• [WORK REQUEST 1]: In the sausage and vegetable stew recipe, for how long are the sausage rounds fried until crispy?
• [WORK REQUEST 2]: Carry on the sausage and vegetable stew recipe from the point the text stops.

• [SELECTED PASSAGE]:
-*-*-
A warm, smoky sausage and vegetable stew built from crispy kielbasa, baby potatoes, peppers and courgette in one pan. Ready in under 45 minutes, budget-friendly, and easily a full family dinner on its own.

Sausage and vegetable stew is a quick, filling one-pan dinner made with smoked kielbasa or sardelki, baby potatoes, peppers, courgette and ripe tomatoes. The sausage is fried until crisp, then everything is simmered together in a little stock until the flavours pull together.
It takes well under an hour and uses cheap, easy-to-find ingredients. It is hearty enough to serve on its own with crusty bread, and adaptable to whatever summer veg you have in the fridge.
Jump to:
- Ingredients for This Sausage and Vegetable Stew
- How to Make This Sausage and Vegetable Stew
- How to Serve and Store This Sausage and Vegetable Stew
- More Easy Recipes You Might Enjoy
- What This Sausage and Vegetable Stew Costs Around the World
- Tips for the Best Sausage and Vegetable Stew
- Sausage and Vegetable Stew FAQ
- Related
- Pairing
- Sausage and Vegetable Stew Recipe
Ingredients for This Sausage and Vegetable Stew
- Vegetable oil – a neutral oil for frying, so it doesn't compete with the smoky sausage.
- Kielbasa or sardelki sausages – smoked, Eastern European–style sausages that give the stew its savoury, smoky backbone. Sardelki are softer and milder; kielbasa is firmer and holds its shape.
- Baby potatoes – cooked first so they stay tender and creamy without turning to mush in the pan.
- Yellow onion – the sweet, savoury base for the whole dish.
- Garlic cloves – added late so they stay fragrant rather than bitter.
- Bell peppers – red or mixed colours (sweet Bulgarian-style paprika peppers) for sweetness and body.
- Courgette – goes in near the end so it keeps a little bite rather than collapsing.
- Cherry or baby plum tomatoes – ripe ones add a fresh, juicy burst against the smoky sausage.
- Dried oregano, parsley and marjoram – a simple herb trio that lifts the whole stew.
- Chicken or vegetable stock – just enough to make a light sauce to dip bread into.
- Salt and black pepper – added carefully at the end, since the sausage and stock are already salty.

How to Make This Sausage and Vegetable Stew

- Step 1: Cook the baby potatoes in the microwave following the instructions on the bag, usually around 9–10 minutes. If you are using loose baby potatoes, place them in a microwave-safe bag inside a bowl, add a little water, and heat on full power for about 9 minutes. Release the steam carefully and let them cool enough to handle. Slice the kielbasa or sardelki into rounds. Heat a little oil in a large skillet and fry the sausage rounds until crispy, stirring occasionally, for around 5–6 minutes. Remove from the skillet and set aside.

- Step 2: Add the diced onion to the same skillet and fry for 3–4 minutes. Add the sliced peppers and sauté for another 5 minutes. Check the potatoes, and once they are cool enough to handle, cut them in halves and add them to the skillet. Stir in the dried parsley, oregano and marjoram, along with salt and black pepper. Stir everything together and cook for 2 minutes so the flavours start to combine.

- Step 3: Add the sliced courgette, minced garlic and halved tomatoes. Heat through for just 1 minute so the courgette keeps its shape.
-*-*-
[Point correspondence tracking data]
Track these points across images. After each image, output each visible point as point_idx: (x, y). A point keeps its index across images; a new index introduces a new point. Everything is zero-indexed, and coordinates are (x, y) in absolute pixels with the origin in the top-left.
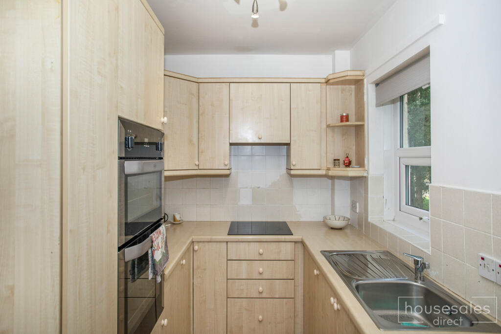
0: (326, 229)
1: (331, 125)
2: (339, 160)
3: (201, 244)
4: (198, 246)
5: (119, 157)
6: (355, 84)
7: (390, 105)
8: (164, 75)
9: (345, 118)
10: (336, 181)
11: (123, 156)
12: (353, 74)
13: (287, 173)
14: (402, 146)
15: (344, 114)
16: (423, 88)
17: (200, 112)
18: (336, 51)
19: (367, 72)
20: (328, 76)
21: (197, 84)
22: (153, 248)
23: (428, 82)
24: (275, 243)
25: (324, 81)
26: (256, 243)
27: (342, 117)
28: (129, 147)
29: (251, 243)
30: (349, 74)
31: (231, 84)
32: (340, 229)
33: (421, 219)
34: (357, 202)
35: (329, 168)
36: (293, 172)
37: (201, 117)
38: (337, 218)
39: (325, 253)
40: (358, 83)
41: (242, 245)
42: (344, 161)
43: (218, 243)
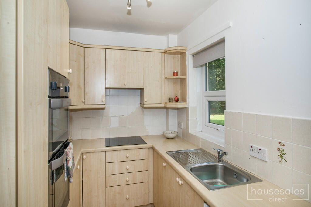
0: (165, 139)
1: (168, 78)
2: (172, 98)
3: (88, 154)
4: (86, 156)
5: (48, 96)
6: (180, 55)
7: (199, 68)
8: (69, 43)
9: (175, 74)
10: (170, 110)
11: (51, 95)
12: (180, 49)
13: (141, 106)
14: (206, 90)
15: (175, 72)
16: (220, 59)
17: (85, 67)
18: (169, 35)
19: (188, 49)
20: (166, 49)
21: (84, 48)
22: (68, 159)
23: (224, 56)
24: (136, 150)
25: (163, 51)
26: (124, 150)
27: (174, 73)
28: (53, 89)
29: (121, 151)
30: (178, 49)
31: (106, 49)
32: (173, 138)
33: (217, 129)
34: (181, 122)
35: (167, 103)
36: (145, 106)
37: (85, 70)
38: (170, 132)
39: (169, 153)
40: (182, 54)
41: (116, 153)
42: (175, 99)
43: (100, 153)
-*-*-
• [OUTPUT 1]: Around 5–6 minutes.

• [OUTPUT 2]:
- Step 4: Return the sausage to the skillet and pour in the stock. Stir everything together, reduce the heat, cover with a lid and cook for 10 minutes. Taste and adjust the salt and pepper if needed. Let the dish rest under the lid for 10 minutes before serving. Serve with crusty bread for dipping into the sauce.
How to Serve and Store This Sausage and Vegetable Stew
This sausage and vegetable stew is a meal in itself, so it needs very little alongside it. A few thick slices of crusty bread or a soft bread roll are perfect for mopping up the sauce. If you want to stretch it further, serve it over rice or with a simple green salad on the side. A spoonful of sour cream on top works beautifully and softens the smoky edge of the sausage.
Let any leftovers cool fully, then transfer them to an airtight container and keep in the fridge for up to 3 days. The flavours deepen overnight, so it often tastes even better the next day. Reheat gently in a pan over medium heat, adding a splash of stock or water if it has dried out. I don't recommend freezing it, as the courgette and potatoes turn soft and watery once thawed.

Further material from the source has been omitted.